Problem to solve: Repeat the records word for word from the line with "Is the sum of" to the line with "Reading right to", including both. Leave the pictures out.

Excerpted records:

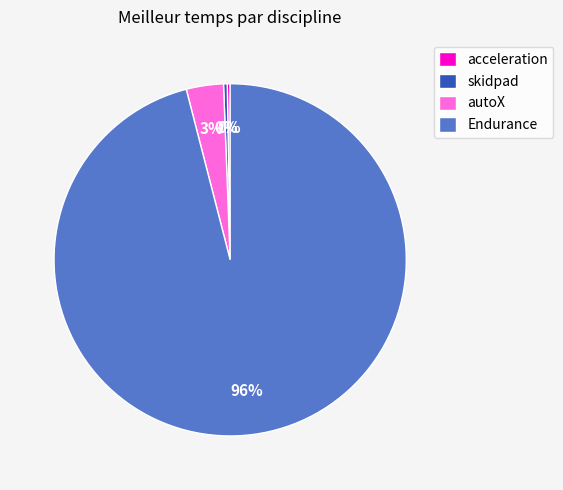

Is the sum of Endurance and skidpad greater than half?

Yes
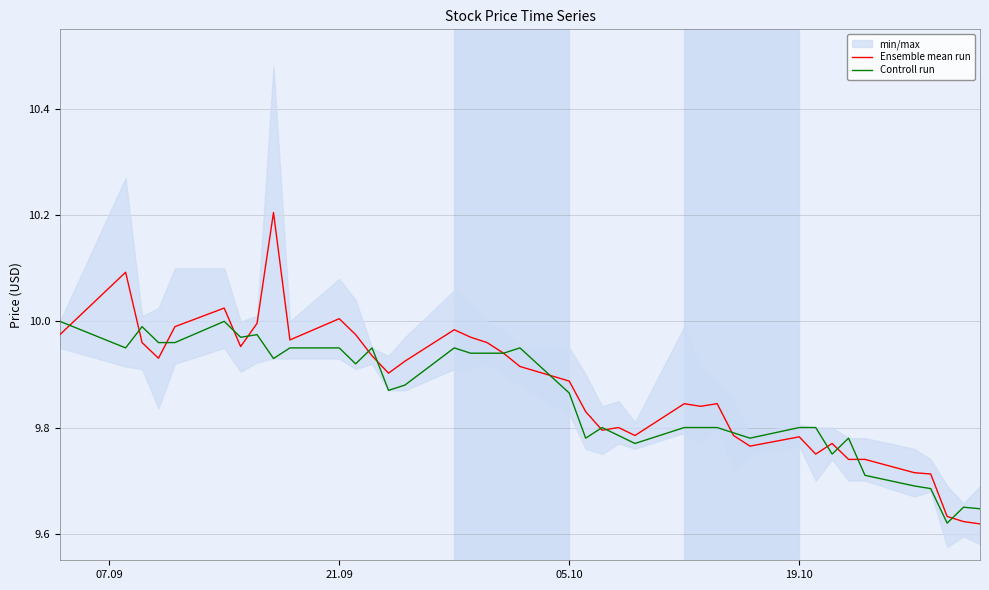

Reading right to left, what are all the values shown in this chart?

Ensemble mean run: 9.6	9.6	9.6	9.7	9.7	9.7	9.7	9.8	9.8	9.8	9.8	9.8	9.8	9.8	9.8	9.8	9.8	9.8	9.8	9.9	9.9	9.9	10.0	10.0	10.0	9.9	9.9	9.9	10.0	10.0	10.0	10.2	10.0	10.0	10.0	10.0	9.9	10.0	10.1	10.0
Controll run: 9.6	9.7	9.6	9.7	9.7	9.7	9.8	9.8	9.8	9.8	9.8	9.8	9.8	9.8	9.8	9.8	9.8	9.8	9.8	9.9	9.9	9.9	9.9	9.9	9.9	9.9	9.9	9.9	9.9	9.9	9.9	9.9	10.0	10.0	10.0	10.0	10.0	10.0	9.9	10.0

---

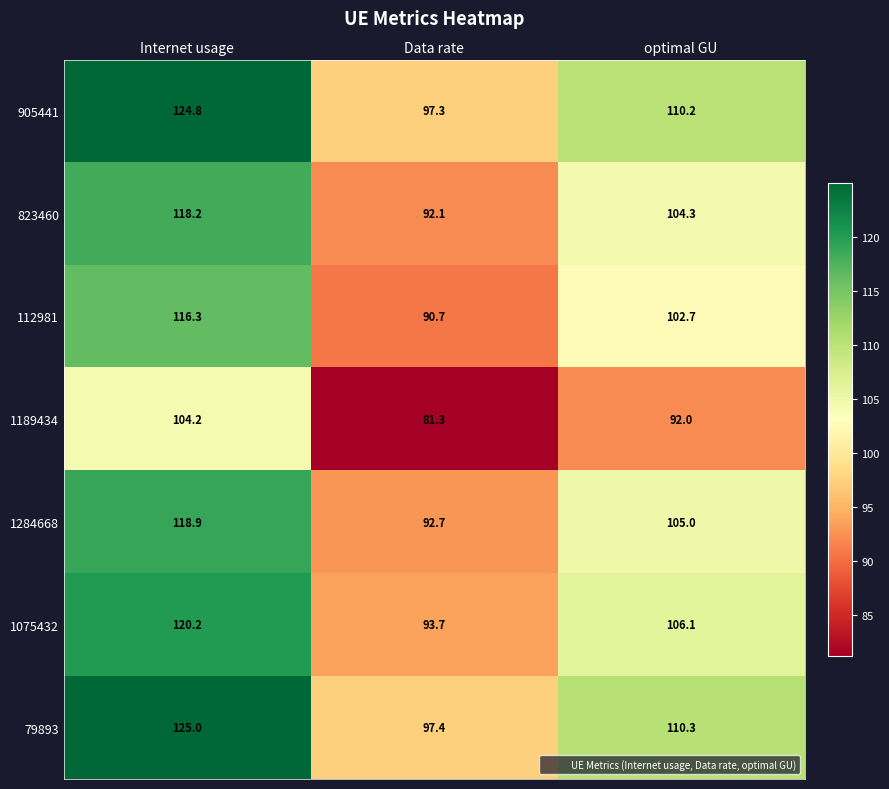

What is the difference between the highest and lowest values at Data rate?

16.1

==

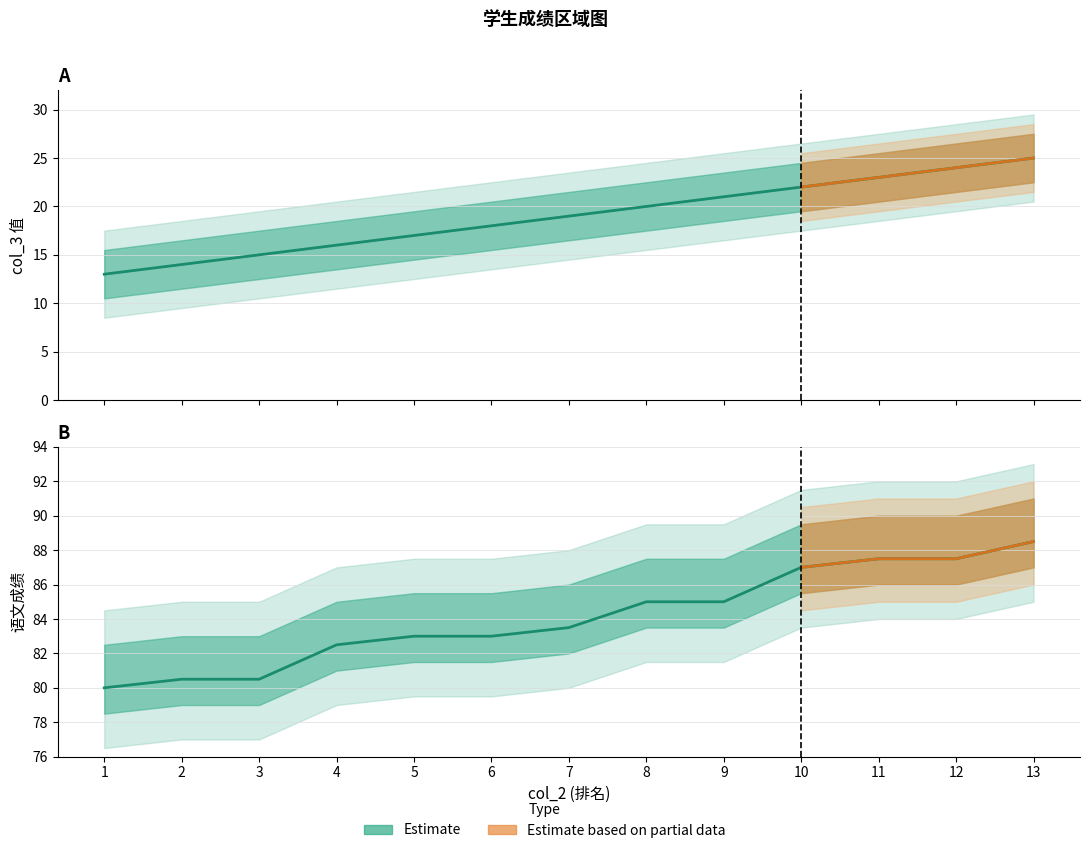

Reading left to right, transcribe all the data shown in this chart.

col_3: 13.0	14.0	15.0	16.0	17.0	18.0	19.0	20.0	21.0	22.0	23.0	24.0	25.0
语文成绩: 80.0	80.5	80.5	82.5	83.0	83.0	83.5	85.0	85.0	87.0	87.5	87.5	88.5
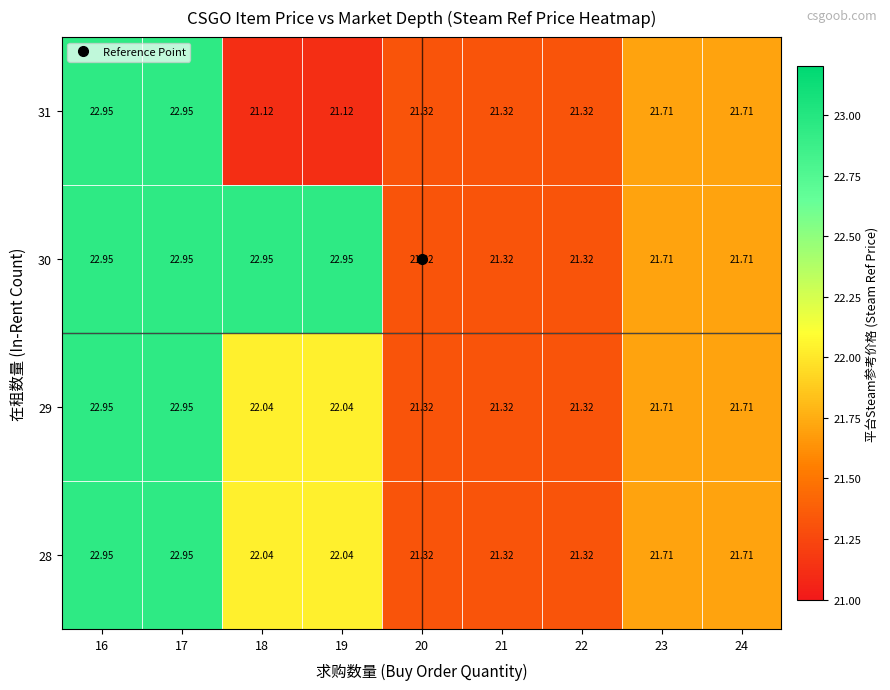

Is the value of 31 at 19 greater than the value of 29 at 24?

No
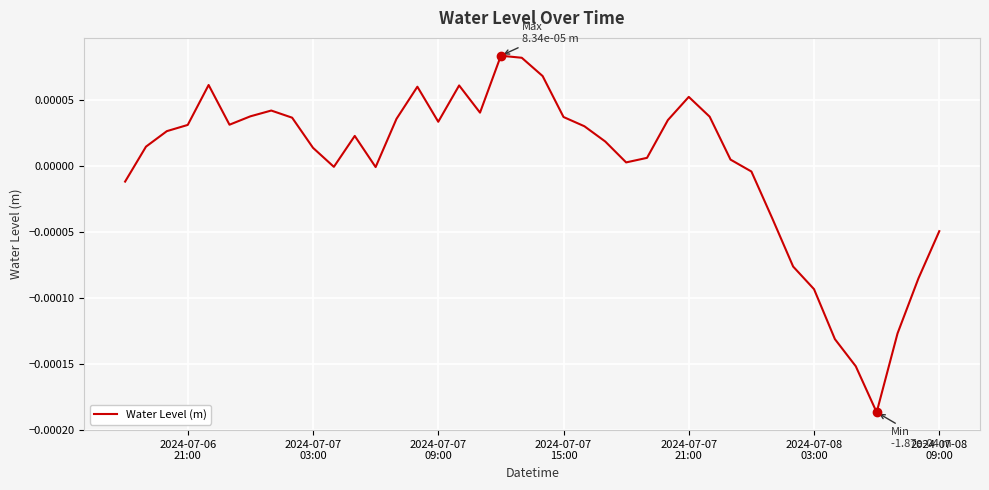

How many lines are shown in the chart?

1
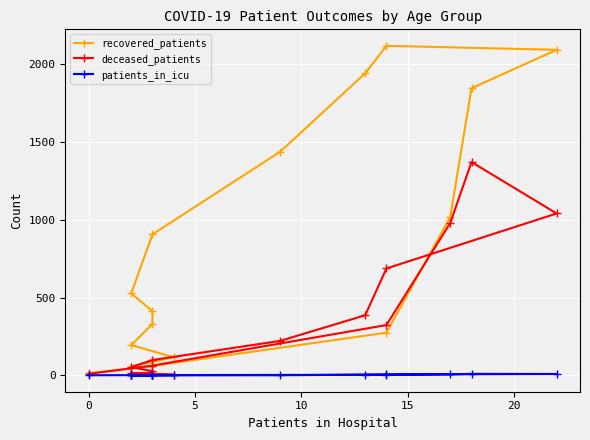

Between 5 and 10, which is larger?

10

Written solution:
Is the sum of Endurance and skidpad greater than half?

Yes

Reading right to left, what are all the values shown in this chart?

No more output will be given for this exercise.